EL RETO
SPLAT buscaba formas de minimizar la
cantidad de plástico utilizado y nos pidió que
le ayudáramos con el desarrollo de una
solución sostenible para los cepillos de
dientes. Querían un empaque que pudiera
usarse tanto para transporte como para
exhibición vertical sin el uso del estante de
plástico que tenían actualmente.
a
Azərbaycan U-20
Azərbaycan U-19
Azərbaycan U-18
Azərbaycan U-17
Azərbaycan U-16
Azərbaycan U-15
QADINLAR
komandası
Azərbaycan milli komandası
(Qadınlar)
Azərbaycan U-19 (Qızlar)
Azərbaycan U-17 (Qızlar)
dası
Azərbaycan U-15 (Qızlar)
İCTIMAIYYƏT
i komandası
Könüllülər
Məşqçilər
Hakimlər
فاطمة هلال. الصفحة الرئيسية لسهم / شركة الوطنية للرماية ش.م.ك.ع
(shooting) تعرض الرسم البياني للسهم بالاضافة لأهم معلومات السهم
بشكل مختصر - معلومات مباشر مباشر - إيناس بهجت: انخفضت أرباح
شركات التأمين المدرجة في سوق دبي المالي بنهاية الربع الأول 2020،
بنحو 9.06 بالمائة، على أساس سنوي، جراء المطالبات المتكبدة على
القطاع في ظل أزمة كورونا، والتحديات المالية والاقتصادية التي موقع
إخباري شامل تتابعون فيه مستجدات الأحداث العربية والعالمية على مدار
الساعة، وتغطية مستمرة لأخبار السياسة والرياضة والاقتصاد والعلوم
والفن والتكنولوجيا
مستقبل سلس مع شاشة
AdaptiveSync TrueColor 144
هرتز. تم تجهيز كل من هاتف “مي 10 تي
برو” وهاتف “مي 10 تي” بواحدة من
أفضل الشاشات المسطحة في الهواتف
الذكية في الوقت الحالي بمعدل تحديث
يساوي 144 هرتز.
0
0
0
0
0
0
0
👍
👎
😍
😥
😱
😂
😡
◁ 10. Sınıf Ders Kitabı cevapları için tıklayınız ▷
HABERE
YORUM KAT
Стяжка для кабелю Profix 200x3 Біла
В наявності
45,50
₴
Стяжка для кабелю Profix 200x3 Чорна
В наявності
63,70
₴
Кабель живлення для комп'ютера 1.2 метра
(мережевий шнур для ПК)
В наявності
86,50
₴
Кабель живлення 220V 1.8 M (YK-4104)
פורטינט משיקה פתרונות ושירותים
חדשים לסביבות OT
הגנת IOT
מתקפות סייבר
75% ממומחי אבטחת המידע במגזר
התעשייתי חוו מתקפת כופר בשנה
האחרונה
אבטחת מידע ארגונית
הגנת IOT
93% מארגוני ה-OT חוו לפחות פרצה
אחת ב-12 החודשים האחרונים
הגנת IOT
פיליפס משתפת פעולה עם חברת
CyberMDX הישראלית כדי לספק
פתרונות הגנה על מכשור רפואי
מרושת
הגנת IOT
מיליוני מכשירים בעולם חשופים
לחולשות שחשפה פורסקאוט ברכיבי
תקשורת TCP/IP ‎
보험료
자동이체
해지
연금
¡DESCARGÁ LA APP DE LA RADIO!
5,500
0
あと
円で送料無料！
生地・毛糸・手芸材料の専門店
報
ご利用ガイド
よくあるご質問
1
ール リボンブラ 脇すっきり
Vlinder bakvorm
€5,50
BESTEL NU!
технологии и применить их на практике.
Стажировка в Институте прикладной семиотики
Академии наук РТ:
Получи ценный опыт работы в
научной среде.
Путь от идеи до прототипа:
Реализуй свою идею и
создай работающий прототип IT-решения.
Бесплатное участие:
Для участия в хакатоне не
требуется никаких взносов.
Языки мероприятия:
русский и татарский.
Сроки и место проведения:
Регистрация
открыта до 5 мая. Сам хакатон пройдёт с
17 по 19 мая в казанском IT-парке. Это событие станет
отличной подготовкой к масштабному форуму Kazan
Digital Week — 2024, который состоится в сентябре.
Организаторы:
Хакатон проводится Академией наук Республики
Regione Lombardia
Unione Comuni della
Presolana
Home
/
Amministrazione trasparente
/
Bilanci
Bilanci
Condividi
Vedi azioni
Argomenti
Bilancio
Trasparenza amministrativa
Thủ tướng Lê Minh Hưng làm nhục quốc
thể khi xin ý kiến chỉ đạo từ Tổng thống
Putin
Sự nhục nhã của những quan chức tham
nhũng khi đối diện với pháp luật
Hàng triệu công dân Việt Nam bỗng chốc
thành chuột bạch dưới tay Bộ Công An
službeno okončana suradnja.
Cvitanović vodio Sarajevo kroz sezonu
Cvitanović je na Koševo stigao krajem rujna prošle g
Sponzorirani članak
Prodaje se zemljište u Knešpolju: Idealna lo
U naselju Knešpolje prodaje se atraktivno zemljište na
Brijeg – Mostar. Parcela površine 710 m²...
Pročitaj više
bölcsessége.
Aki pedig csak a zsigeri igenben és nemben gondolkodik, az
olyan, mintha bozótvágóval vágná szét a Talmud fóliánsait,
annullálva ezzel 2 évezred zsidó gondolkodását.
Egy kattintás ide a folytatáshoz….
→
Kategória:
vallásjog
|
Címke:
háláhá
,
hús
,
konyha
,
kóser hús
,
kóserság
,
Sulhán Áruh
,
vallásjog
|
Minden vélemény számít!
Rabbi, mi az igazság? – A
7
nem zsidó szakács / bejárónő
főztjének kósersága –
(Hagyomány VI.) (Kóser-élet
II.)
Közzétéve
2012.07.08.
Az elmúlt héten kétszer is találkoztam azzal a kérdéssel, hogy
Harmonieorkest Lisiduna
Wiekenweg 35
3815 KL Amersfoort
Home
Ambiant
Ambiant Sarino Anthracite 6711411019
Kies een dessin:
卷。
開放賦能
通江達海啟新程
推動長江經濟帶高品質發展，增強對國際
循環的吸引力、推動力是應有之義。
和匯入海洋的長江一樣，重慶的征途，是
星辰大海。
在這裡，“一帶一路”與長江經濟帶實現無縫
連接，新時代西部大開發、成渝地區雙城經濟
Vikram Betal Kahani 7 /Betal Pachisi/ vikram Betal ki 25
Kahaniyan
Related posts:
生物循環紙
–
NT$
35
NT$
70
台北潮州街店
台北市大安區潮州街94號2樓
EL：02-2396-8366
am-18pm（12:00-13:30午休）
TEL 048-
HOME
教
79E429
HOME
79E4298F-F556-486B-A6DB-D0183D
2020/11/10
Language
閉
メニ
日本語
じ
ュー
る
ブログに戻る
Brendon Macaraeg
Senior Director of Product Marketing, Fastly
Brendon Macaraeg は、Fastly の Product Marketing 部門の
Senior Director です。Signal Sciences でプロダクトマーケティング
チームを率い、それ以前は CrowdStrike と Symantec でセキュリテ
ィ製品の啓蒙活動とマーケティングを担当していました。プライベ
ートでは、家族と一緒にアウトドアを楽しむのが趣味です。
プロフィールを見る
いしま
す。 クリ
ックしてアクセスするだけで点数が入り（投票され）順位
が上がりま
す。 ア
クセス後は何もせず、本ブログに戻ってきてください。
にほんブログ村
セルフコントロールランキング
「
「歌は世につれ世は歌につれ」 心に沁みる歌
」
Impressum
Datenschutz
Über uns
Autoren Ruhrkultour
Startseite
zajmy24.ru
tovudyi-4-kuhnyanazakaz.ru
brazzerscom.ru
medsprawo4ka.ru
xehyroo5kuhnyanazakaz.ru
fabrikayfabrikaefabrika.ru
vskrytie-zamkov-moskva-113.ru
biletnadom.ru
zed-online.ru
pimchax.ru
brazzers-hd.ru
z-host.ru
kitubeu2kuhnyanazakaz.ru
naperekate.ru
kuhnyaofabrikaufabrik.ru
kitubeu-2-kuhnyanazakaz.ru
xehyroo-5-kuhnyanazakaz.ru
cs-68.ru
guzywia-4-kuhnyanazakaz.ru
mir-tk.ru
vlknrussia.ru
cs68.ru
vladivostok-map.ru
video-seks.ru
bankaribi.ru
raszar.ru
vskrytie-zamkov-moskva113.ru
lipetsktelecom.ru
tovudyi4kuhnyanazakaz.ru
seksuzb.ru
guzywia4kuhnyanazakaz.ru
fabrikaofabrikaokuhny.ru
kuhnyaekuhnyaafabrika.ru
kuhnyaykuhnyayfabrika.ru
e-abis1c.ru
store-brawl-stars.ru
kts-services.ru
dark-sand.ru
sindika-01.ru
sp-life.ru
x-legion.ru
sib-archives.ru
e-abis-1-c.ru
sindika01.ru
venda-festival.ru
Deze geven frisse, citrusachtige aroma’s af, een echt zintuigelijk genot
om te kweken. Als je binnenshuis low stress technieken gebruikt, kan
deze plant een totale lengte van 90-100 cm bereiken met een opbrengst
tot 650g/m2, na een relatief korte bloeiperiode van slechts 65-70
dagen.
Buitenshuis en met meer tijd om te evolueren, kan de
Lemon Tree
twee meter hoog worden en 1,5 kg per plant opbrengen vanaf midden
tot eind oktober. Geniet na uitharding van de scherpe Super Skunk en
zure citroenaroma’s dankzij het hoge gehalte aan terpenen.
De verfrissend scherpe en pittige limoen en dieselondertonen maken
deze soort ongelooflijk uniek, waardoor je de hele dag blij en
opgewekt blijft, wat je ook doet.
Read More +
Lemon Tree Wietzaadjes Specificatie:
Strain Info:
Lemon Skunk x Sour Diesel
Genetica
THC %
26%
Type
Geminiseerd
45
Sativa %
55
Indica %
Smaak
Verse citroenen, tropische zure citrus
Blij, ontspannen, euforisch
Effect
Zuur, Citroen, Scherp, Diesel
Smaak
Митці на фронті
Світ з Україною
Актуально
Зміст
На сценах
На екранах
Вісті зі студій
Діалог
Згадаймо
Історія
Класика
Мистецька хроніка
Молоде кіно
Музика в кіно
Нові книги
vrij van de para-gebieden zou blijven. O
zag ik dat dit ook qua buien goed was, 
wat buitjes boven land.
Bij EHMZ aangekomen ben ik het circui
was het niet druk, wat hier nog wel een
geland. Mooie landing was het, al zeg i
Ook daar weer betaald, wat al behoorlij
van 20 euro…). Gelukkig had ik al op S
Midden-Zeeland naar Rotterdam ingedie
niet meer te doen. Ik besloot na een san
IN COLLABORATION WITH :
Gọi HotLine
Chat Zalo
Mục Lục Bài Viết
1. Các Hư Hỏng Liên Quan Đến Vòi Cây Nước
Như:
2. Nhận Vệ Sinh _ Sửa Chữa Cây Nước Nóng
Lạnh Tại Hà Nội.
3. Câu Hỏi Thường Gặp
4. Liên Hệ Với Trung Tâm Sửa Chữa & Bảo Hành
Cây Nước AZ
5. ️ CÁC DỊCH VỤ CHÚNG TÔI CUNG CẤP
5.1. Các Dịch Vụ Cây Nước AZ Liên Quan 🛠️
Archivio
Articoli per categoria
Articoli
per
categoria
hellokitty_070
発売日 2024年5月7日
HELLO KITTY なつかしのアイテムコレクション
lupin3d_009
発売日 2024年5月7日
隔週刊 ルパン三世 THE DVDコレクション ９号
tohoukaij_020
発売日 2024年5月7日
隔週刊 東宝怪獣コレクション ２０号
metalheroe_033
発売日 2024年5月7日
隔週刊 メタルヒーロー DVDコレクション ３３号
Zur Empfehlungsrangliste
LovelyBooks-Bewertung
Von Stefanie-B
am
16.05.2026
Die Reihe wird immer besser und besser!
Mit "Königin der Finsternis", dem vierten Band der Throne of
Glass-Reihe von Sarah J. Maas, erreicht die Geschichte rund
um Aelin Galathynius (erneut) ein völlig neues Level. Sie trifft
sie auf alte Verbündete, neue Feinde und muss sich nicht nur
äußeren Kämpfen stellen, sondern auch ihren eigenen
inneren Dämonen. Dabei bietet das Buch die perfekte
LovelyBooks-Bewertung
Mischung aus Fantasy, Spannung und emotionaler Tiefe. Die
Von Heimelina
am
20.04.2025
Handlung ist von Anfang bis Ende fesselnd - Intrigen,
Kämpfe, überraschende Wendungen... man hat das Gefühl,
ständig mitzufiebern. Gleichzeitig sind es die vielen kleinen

□ □ □ □

INSTRUCTIONS TO FOLLOW: Copy the lines above exactly, beginning at the line that has "niet meer te doen. Ik besloot na een san" and stopping after the line that has "隔週刊 ルパン三世 THE DVDコレクション ９号", and omit the rest.

SOLUTION:
niet meer te doen. Ik besloot na een san
IN COLLABORATION WITH :
Gọi HotLine
Chat Zalo
Mục Lục Bài Viết
1. Các Hư Hỏng Liên Quan Đến Vòi Cây Nước
Như:
2. Nhận Vệ Sinh _ Sửa Chữa Cây Nước Nóng
Lạnh Tại Hà Nội.
3. Câu Hỏi Thường Gặp
4. Liên Hệ Với Trung Tâm Sửa Chữa & Bảo Hành
Cây Nước AZ
5. ️ CÁC DỊCH VỤ CHÚNG TÔI CUNG CẤP
5.1. Các Dịch Vụ Cây Nước AZ Liên Quan 🛠️
Archivio
Articoli per categoria
Articoli
per
categoria
hellokitty_070
発売日 2024年5月7日
HELLO KITTY なつかしのアイテムコレクション
lupin3d_009
発売日 2024年5月7日
隔週刊 ルパン三世 THE DVDコレクション ９号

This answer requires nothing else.